── Texto para leitura

Benito Eduardo Araujo Maeso, Professor de Filosofia Política, Instituto Federal do Paraná e Universidade Federal do Paraná, Curitiba, PR, Brasil.
O artigo Em busca do(s) deus(es) ausente(s): o modo de vida populista em Laclau e em Chaui busca a compreensão do modo de funcionamento desta categoria política (populismo), o que passa, em primeiro lugar, por entender qual o conceito de populismo que está sendo abordado. Consideramos que, na contramão dos que associam este regime político a uma característica picaresca de sociedades imaturas democraticamente, os modos de vida populista transcendem fronteiras e tem como cerne uma relação específica entre governantes e governados, passível de se reproduzir mesmo em países “democraticamente maduros” (contém ironia).
O populismo, além de um conjunto de práticas políticas, pode ser entendido como um regime de afetos que opera por identificação, mobilização e pertencimento permanentes, no qual as reivindicações sociais se plasmam palavras de ordem abstratas e à imagem de um guia que, ao mesmo tempo, é superior e igual àqueles que conduz.
Para começar a jogar luz neste processo, foram mobilizados os conjuntos teóricos de Ernesto Laclau e Marilena Chaui sobre o tema. Se há semelhanças conceituais entre eles ao observarem o populismo como o apagamento das estruturas de mediação nas relações entre o povo e o líder, a diferença existente nas formas pelas quais este apagamento ocorre leva-nos a refletir sobre a dinâmica interna entre populismo e democracia.
Para o pensador argentino, o populismo é uma técnica política na qual demandas sociais diversas se cristalizam provisoriamente em uma delas ou na figura de um líder, não dependendo de alinhamentos ideológicos. Já Marilena Chauí observa afinidades concretas entre práticas populistas e questões culturais numa sociedade, tendo foco no chamado “mito fundador” brasileiro e sua presença no imaginário coletivo.

────

→ Instruções da tarefa:
Traduza para o inglês esta frase do texto sobre o populismo: "Para o pensador argentino, o populismo é uma técnica política na qual demandas sociais diversas se cristalizam provisoriamente em uma delas ou na figura de um líder, não dependendo de alinhamentos ideológicos."

── Material apresentado

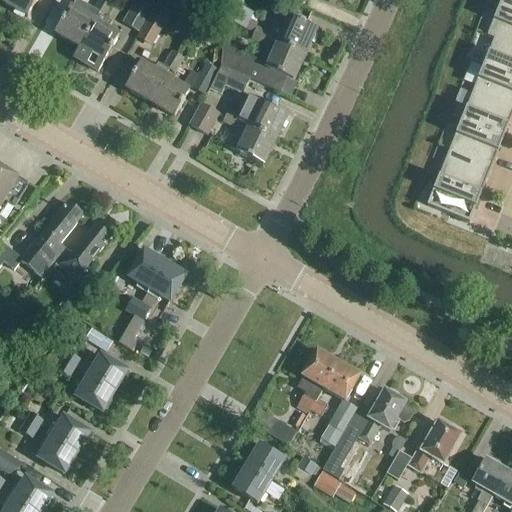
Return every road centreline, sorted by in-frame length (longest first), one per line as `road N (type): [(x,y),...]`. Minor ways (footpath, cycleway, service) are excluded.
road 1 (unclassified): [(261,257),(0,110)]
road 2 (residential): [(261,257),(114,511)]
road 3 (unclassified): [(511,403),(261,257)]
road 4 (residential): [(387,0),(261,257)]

────
── Material apresentado

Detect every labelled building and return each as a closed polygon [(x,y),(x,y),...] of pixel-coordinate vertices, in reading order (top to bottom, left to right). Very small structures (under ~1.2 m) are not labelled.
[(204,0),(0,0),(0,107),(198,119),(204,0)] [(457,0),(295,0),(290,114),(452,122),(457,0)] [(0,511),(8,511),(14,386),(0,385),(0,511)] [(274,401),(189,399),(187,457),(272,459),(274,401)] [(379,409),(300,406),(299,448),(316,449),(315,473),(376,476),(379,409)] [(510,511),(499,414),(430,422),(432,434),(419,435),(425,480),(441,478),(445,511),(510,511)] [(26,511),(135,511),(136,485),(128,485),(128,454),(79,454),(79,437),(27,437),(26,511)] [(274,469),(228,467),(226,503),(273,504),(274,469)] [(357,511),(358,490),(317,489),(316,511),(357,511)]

────

→ Resolução:
For the Argentine thinker, populism is a political technique in which diverse social demands provisionally crystallize in one of them or in the figure of a leader, without depending on ideological alignments.